Let's remember classic RISC pipeline, which is usually studied: http://en.wikipedia.org/wiki/Classic_RISC_pipeline. Here are its stages:
- IF = Instruction Fetch
- ID = Instruction Decode
- EX = Execute
- MEM = Memory access
- WB = Register write back
In RISC you can only have load
s and store
s to work with memory. And EX
stage for memory access instruction will compute the address in memory (take address from register file, scale it or add offset). Then address will be passed to MEM
stage.
Your example, mov (%eax), %ebx
is actually a load from memory without any additional computation and it can be represented even in RISC pipeline:
IF
- get the instruction from instruction memory
ID
- decode instruction, pass "eax" register to ALU as operand; remember "ebx" as output for WB (in control unit);
EX
- compute "eax+0" in ALU and pass result to next stage MEM
(as address in memory)
MEM
- take address from EX
stage (from ALU), go to memory and take value (this stage can take several ticks to reach memory with blocking of the pipeline). Pass value to WB
WB
- take value from MEM
and pass it back to register file. Control unit should set the register file into mode: "Writing"+"EBX selected"
Situation is more complex in true CISC instruction, e.g. add (%eax), %ebx
(load word T
from [%eax]
memory, then store T+%ebx
to %ebx
). This instruction needs both address computation and addition in ALU. This can't be easily represented in simplest RISC (MIPS) pipelines.
First x86 cpu (8086) was not pipelined, it executed only single instruction at any moment. But since 80386 there is pipeline with 6 stages, which is more complex than in RISC. There is presentation about its pipeline, comparing it with MIPS: http://www.academic.marist.edu/~jzbv/architecture/Projects/projects2004/INTEL%20X86%20PIPELINING.ppt
Slide 17 says:
- Intel combines the
mem
and EX
stages to avoid loads and stalls, but does create stalls for address computation
- All stages in mips takes one cycle, where as Intel may take more than one for certain stages. This creates asymmetric performance
In my example, add
will be executed in that combined "MEM+EX
" stage for several CPU ticks, generating many stalls.

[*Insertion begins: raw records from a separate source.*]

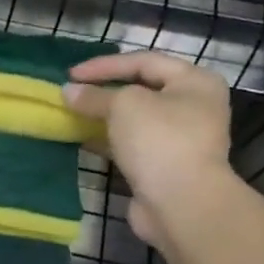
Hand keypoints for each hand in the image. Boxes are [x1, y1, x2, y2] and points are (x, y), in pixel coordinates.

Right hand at [63, 51, 234, 251]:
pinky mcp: (164, 165)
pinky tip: (82, 139)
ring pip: (134, 119)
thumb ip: (94, 96)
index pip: (144, 61)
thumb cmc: (159, 140)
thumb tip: (68, 91)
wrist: (181, 203)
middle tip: (72, 92)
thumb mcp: (123, 106)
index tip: (71, 74)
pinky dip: (107, 139)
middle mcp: (192, 106)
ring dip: (103, 117)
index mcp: (195, 82)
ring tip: (72, 114)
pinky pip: (131, 144)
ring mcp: (180, 138)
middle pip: (141, 89)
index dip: (105, 65)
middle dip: (104, 91)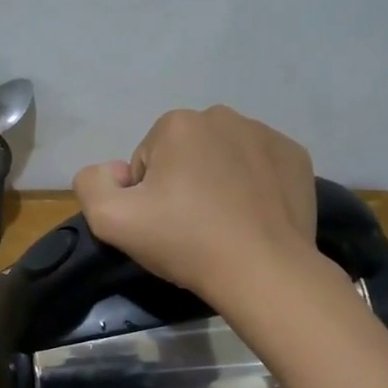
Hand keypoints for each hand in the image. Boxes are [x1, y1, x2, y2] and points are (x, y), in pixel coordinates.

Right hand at [71, 106, 320, 304]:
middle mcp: (222, 116)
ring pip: (222, 157)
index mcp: (177, 124)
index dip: (147, 196)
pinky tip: (252, 216)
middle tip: (191, 226)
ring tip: (223, 223)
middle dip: (181, 183)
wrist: (264, 271)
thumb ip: (92, 183)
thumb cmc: (185, 241)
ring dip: (216, 182)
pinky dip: (252, 185)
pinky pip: (258, 166)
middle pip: (184, 154)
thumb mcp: (110, 220)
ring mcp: (266, 134)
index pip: (145, 161)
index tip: (163, 223)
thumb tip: (114, 172)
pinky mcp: (295, 157)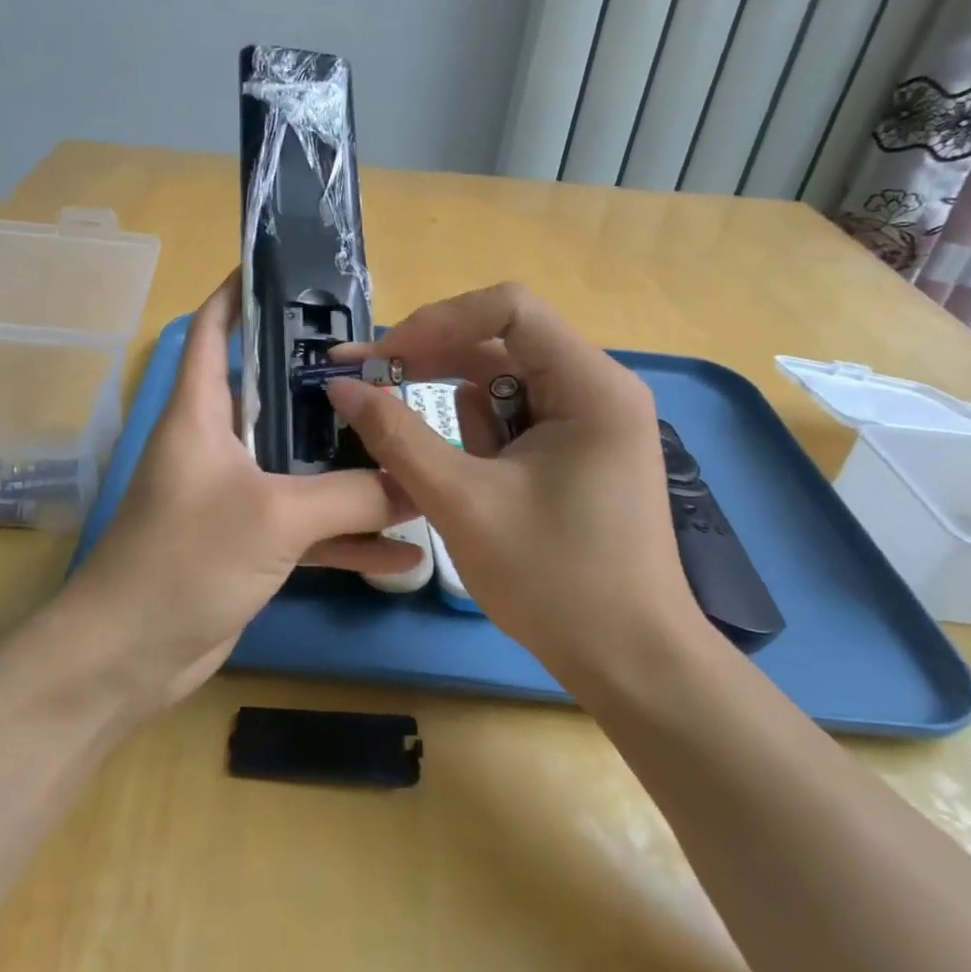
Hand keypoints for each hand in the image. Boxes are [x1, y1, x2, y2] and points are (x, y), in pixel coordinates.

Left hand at [64, 272, 418, 711]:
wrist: (128, 657)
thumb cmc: (186, 559)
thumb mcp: (275, 516)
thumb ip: (351, 495)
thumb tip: (419, 482)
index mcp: (201, 412)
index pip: (213, 329)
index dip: (240, 293)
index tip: (287, 270)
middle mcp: (217, 444)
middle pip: (276, 396)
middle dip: (327, 385)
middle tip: (391, 371)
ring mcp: (235, 496)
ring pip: (301, 467)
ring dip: (351, 469)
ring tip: (413, 453)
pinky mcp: (250, 544)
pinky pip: (308, 529)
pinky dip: (348, 538)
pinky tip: (404, 553)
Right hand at [327, 283, 710, 695]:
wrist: (629, 663)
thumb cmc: (554, 581)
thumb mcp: (461, 502)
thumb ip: (396, 435)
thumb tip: (341, 386)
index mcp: (590, 385)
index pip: (509, 308)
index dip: (439, 321)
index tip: (386, 359)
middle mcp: (597, 388)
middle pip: (500, 341)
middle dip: (434, 362)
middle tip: (368, 383)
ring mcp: (589, 420)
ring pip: (502, 384)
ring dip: (458, 417)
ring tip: (447, 476)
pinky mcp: (576, 449)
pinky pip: (513, 419)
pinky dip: (477, 440)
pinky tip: (472, 484)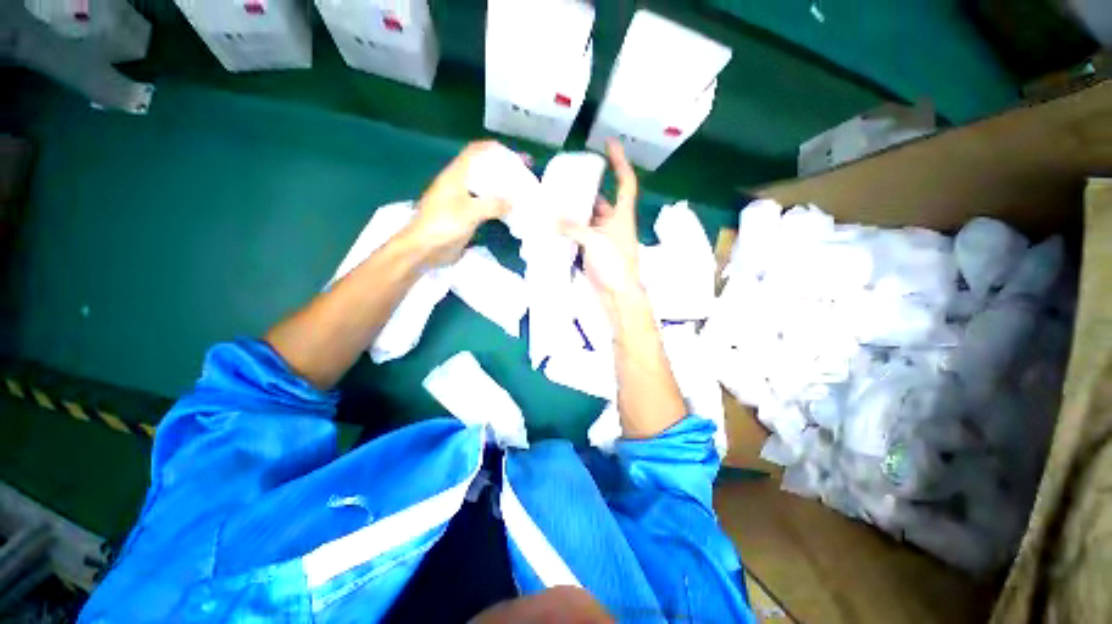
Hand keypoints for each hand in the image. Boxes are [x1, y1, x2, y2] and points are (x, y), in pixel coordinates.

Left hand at [402, 141, 510, 267]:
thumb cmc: (443, 225)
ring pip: (484, 187)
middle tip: (522, 175)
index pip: (475, 151)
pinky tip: (508, 210)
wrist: (424, 249)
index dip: (494, 148)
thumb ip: (492, 204)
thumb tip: (512, 201)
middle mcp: (458, 183)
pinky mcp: (464, 216)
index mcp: (455, 175)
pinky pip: (484, 204)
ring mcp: (460, 200)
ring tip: (520, 192)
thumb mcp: (469, 212)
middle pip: (482, 168)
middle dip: (502, 169)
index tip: (515, 155)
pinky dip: (497, 204)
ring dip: (501, 187)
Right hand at [560, 139, 643, 312]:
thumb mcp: (594, 241)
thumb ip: (572, 228)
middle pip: (601, 200)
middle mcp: (614, 223)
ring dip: (576, 211)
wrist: (617, 293)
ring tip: (557, 199)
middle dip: (587, 189)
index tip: (609, 143)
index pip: (625, 182)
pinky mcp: (594, 250)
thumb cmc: (614, 263)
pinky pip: (581, 234)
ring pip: (589, 218)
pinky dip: (571, 229)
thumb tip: (551, 219)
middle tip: (568, 179)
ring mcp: (603, 238)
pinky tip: (556, 224)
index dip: (620, 161)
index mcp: (622, 215)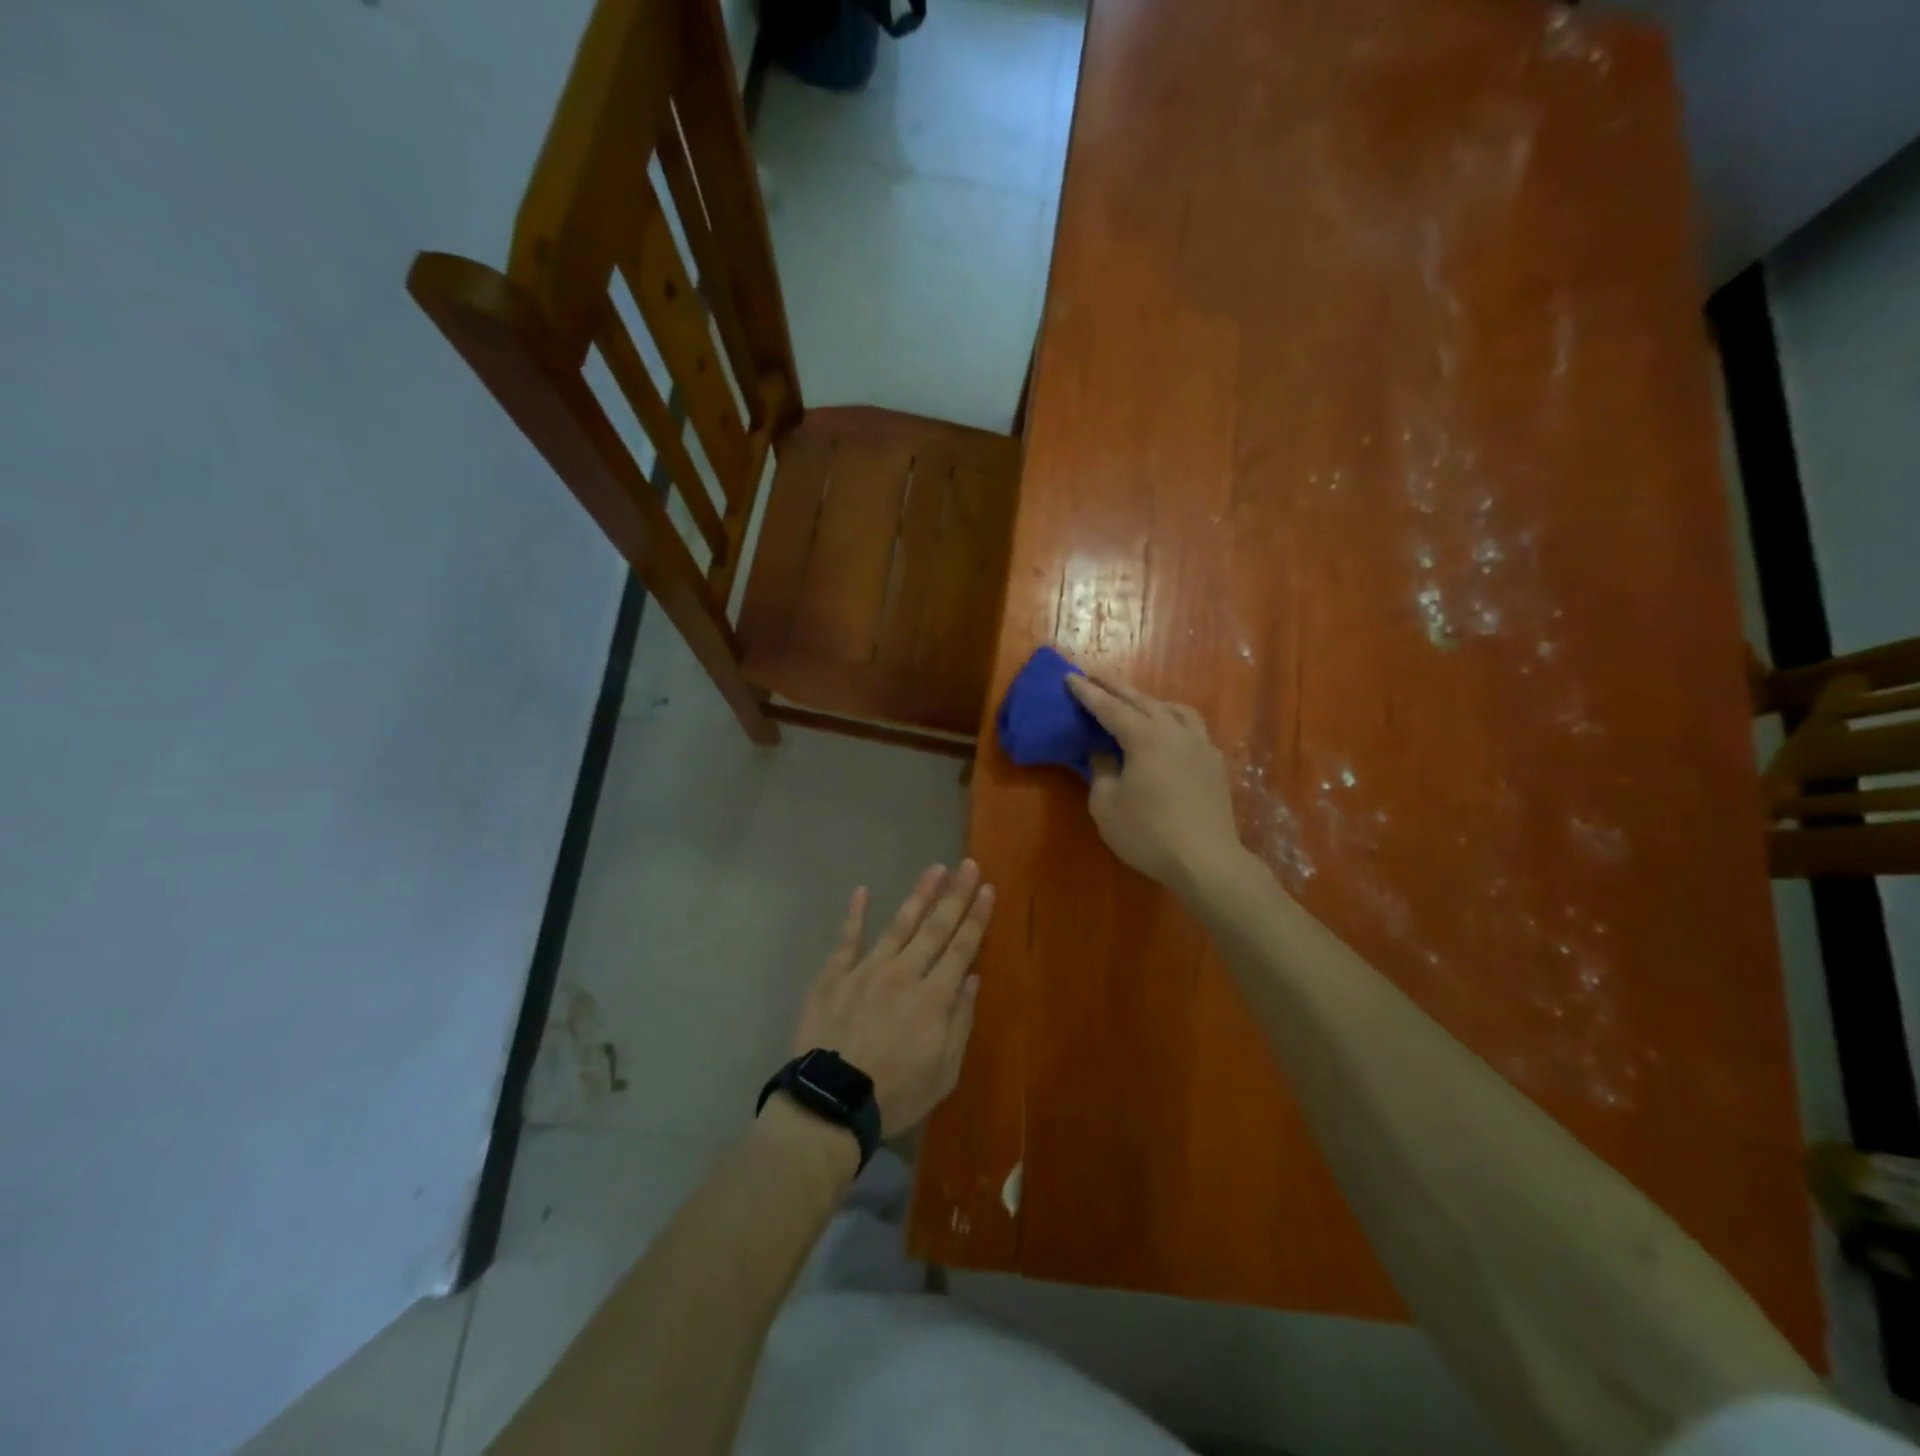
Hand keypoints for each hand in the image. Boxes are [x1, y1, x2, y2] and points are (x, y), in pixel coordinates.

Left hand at [788, 862, 994, 1136]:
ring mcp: (867, 970)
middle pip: (935, 928)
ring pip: (899, 924)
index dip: (977, 917)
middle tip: (968, 864)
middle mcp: (904, 973)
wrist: (830, 1103)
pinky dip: (855, 914)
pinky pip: (847, 939)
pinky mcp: (834, 975)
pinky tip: (863, 891)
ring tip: (934, 869)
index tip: (988, 889)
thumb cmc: (895, 1094)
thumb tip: (972, 979)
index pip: (962, 948)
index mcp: (933, 998)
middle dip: (955, 895)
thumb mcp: (943, 1073)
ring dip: (919, 895)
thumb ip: (960, 1022)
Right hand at [1066, 675, 1245, 895]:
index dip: (1087, 693)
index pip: (1110, 708)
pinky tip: (1169, 733)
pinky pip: (1191, 728)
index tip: (1070, 677)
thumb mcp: (1107, 805)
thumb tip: (1103, 754)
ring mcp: (1200, 745)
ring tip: (1135, 702)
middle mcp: (1175, 732)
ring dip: (1150, 701)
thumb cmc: (1148, 833)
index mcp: (1145, 737)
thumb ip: (1101, 771)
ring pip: (1174, 710)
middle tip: (1095, 678)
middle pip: (1142, 701)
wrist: (1206, 861)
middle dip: (1116, 688)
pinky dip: (1173, 720)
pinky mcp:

Modern x86 CPUs have very long pipeline (16 stages is typical), and they are RISC-like cpus internally. Decoder stages (3 stage or more) will break most complex x86 instructions into series of internal RISC-like micro-operations (sometimes up to 450 microoperations per instruction are generated with help of microcode; more typical is 2-3 microoperations). For complex ALU/MEM operations, there will be microop for address computation, then microop for memory load and then microop for ALU action. Microoperations will have depends between them, and planned to different execution ports.